- **SHORT TASK**: Copy every one of the items below word for word, keeping each line as it appears.

──────────────────────────────

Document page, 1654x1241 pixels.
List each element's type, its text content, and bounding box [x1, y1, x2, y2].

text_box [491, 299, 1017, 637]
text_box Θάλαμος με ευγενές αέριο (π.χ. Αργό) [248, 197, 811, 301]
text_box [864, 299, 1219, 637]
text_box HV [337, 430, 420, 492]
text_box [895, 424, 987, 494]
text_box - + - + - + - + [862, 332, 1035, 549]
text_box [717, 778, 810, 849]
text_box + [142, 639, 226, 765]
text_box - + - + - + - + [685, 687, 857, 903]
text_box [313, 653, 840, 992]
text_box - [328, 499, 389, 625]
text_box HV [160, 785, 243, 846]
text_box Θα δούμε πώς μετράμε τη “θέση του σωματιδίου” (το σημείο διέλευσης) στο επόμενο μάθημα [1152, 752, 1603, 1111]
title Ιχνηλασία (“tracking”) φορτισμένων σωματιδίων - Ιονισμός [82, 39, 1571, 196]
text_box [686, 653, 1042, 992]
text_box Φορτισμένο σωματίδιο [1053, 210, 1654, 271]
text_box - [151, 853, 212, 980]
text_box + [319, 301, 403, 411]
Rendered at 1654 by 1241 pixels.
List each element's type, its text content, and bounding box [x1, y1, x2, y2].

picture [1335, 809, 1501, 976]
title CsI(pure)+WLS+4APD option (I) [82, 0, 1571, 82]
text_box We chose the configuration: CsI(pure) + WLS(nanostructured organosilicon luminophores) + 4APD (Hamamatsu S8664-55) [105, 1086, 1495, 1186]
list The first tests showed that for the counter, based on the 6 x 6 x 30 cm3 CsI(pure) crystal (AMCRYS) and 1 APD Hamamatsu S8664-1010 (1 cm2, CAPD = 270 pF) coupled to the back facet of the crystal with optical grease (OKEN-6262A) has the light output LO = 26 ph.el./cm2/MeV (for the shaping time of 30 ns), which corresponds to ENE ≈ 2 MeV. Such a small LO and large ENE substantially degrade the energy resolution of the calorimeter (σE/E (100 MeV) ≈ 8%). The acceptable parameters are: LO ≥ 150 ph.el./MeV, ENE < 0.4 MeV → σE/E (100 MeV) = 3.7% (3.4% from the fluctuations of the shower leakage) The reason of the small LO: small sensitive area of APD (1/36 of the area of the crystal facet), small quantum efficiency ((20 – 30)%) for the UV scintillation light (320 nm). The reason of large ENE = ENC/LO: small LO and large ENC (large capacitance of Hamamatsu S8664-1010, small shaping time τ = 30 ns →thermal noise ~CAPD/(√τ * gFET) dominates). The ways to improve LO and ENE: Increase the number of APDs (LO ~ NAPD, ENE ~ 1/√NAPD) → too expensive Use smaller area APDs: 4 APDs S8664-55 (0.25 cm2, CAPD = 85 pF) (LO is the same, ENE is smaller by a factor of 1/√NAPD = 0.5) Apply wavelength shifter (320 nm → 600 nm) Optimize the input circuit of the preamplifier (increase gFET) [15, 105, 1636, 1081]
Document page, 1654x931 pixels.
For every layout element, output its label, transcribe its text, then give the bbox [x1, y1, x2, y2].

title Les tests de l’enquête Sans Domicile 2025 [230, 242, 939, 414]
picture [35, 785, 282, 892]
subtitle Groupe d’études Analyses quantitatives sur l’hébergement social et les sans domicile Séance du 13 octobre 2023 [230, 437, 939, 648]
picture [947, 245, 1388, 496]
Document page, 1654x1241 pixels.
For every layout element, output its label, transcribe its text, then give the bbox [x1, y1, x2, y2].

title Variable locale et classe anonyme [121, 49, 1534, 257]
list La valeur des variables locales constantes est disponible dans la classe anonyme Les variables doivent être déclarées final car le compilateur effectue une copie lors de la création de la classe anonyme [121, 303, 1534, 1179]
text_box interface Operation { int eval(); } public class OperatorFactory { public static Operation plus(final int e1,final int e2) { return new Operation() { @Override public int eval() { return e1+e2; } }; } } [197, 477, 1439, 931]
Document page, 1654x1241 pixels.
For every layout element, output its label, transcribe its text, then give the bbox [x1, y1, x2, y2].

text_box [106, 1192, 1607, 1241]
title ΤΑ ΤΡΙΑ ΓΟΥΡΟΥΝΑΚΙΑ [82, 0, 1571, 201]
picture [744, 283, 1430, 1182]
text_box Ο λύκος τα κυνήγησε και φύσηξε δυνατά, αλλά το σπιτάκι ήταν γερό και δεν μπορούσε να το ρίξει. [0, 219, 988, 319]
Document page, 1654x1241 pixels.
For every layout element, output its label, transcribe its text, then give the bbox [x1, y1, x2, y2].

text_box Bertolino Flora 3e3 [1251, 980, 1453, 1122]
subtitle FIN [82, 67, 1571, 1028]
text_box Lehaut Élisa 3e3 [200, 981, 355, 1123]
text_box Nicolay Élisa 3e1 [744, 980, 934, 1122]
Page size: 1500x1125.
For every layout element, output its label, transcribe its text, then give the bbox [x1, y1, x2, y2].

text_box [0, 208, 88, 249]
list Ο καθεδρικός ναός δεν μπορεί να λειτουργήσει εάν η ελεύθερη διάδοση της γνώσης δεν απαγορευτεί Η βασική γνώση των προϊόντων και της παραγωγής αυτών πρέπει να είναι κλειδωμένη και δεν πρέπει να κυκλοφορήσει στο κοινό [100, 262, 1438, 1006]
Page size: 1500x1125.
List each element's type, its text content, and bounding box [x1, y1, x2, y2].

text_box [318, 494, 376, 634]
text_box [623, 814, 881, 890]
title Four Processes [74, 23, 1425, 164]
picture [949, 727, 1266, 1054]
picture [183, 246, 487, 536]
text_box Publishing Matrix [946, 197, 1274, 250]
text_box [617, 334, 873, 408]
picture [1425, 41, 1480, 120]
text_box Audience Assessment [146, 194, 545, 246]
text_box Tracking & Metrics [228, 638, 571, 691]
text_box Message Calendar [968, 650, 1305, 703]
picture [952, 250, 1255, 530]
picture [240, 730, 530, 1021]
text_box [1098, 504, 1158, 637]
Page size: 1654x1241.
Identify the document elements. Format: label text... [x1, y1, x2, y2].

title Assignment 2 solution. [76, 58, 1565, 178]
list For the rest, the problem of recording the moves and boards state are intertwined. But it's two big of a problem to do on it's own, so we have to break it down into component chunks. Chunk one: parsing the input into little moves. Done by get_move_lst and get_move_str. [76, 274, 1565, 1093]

──────────────────────────────

- **RESPONSE**:
Document page, 1654x1241 pixels.
List each element's type, its text content, and bounding box [x1, y1, x2, y2].

text_box [491, 299, 1017, 637]
text_box Θάλαμος με ευγενές αέριο (π.χ. Αργό) [248, 197, 811, 301]
text_box [864, 299, 1219, 637]
text_box HV [337, 430, 420, 492]
text_box [895, 424, 987, 494]
text_box - + - + - + - + [862, 332, 1035, 549]
text_box [717, 778, 810, 849]
text_box + [142, 639, 226, 765]
text_box - + - + - + - + [685, 687, 857, 903]
text_box [313, 653, 840, 992]
text_box - [328, 499, 389, 625]
text_box HV [160, 785, 243, 846]
text_box Θα δούμε πώς μετράμε τη “θέση του σωματιδίου” (το σημείο διέλευσης) στο επόμενο μάθημα [1152, 752, 1603, 1111]
title Ιχνηλασία (“tracking”) φορτισμένων σωματιδίων - Ιονισμός [82, 39, 1571, 196]
text_box [686, 653, 1042, 992]
text_box Φορτισμένο σωματίδιο [1053, 210, 1654, 271]
text_box - [151, 853, 212, 980]
text_box + [319, 301, 403, 411]
Rendered at 1654 by 1241 pixels.
List each element's type, its text content, and bounding box [x1, y1, x2, y2].

picture [1335, 809, 1501, 976]
title CsI(pure)+WLS+4APD option (I) [82, 0, 1571, 82]
text_box We chose the configuration: CsI(pure) + WLS(nanostructured organosilicon luminophores) + 4APD (Hamamatsu S8664-55) [105, 1086, 1495, 1186]
list The first tests showed that for the counter, based on the 6 x 6 x 30 cm3 CsI(pure) crystal (AMCRYS) and 1 APD Hamamatsu S8664-1010 (1 cm2, CAPD = 270 pF) coupled to the back facet of the crystal with optical grease (OKEN-6262A) has the light output LO = 26 ph.el./cm2/MeV (for the shaping time of 30 ns), which corresponds to ENE ≈ 2 MeV. Such a small LO and large ENE substantially degrade the energy resolution of the calorimeter (σE/E (100 MeV) ≈ 8%). The acceptable parameters are: LO ≥ 150 ph.el./MeV, ENE < 0.4 MeV → σE/E (100 MeV) = 3.7% (3.4% from the fluctuations of the shower leakage) The reason of the small LO: small sensitive area of APD (1/36 of the area of the crystal facet), small quantum efficiency ((20 – 30)%) for the UV scintillation light (320 nm). The reason of large ENE = ENC/LO: small LO and large ENC (large capacitance of Hamamatsu S8664-1010, small shaping time τ = 30 ns →thermal noise ~CAPD/(√τ * gFET) dominates). The ways to improve LO and ENE: Increase the number of APDs (LO ~ NAPD, ENE ~ 1/√NAPD) → too expensive Use smaller area APDs: 4 APDs S8664-55 (0.25 cm2, CAPD = 85 pF) (LO is the same, ENE is smaller by a factor of 1/√NAPD = 0.5) Apply wavelength shifter (320 nm → 600 nm) Optimize the input circuit of the preamplifier (increase gFET) [15, 105, 1636, 1081]
Document page, 1654x931 pixels.
For every layout element, output its label, transcribe its text, then give the bbox [x1, y1, x2, y2].

title Les tests de l’enquête Sans Domicile 2025 [230, 242, 939, 414]
picture [35, 785, 282, 892]
subtitle Groupe d’études Analyses quantitatives sur l’hébergement social et les sans domicile Séance du 13 octobre 2023 [230, 437, 939, 648]
picture [947, 245, 1388, 496]
Document page, 1654x1241 pixels.
For every layout element, output its label, transcribe its text, then give the bbox [x1, y1, x2, y2].

title Variable locale et classe anonyme [121, 49, 1534, 257]
list La valeur des variables locales constantes est disponible dans la classe anonyme Les variables doivent être déclarées final car le compilateur effectue une copie lors de la création de la classe anonyme [121, 303, 1534, 1179]
text_box interface Operation { int eval(); } public class OperatorFactory { public static Operation plus(final int e1,final int e2) { return new Operation() { @Override public int eval() { return e1+e2; } }; } } [197, 477, 1439, 931]
Document page, 1654x1241 pixels.
For every layout element, output its label, transcribe its text, then give the bbox [x1, y1, x2, y2].

text_box [106, 1192, 1607, 1241]
title ΤΑ ΤΡΙΑ ΓΟΥΡΟΥΝΑΚΙΑ [82, 0, 1571, 201]
picture [744, 283, 1430, 1182]
text_box Ο λύκος τα κυνήγησε και φύσηξε δυνατά, αλλά το σπιτάκι ήταν γερό και δεν μπορούσε να το ρίξει. [0, 219, 988, 319]
Document page, 1654x1241 pixels.
For every layout element, output its label, transcribe its text, then give the bbox [x1, y1, x2, y2].

text_box Bertolino Flora 3e3 [1251, 980, 1453, 1122]
subtitle FIN [82, 67, 1571, 1028]
text_box Lehaut Élisa 3e3 [200, 981, 355, 1123]
text_box Nicolay Élisa 3e1 [744, 980, 934, 1122]
Page size: 1500x1125.
For every layout element, output its label, transcribe its text, then give the bbox [x1, y1, x2, y2].

text_box [0, 208, 88, 249]
list Ο καθεδρικός ναός δεν μπορεί να λειτουργήσει εάν η ελεύθερη διάδοση της γνώσης δεν απαγορευτεί Η βασική γνώση των προϊόντων και της παραγωγής αυτών πρέπει να είναι κλειδωμένη και δεν πρέπει να κυκλοφορήσει στο κοινό [100, 262, 1438, 1006]
Page size: 1500x1125.
List each element's type, its text content, and bounding box [x1, y1, x2, y2].

text_box [318, 494, 376, 634]
text_box [623, 814, 881, 890]
title Four Processes [74, 23, 1425, 164]
picture [949, 727, 1266, 1054]
picture [183, 246, 487, 536]
text_box Publishing Matrix [946, 197, 1274, 250]
text_box [617, 334, 873, 408]
picture [1425, 41, 1480, 120]
text_box Audience Assessment [146, 194, 545, 246]
text_box Tracking & Metrics [228, 638, 571, 691]
text_box Message Calendar [968, 650, 1305, 703]
picture [952, 250, 1255, 530]
picture [240, 730, 530, 1021]
text_box [1098, 504, 1158, 637]
Page size: 1654x1241.
Identify the document elements. Format: label text... [x1, y1, x2, y2].

title Assignment 2 solution. [76, 58, 1565, 178]
list For the rest, the problem of recording the moves and boards state are intertwined. But it's two big of a problem to do on it's own, so we have to break it down into component chunks. Chunk one: parsing the input into little moves. Done by get_move_lst and get_move_str. [76, 274, 1565, 1093]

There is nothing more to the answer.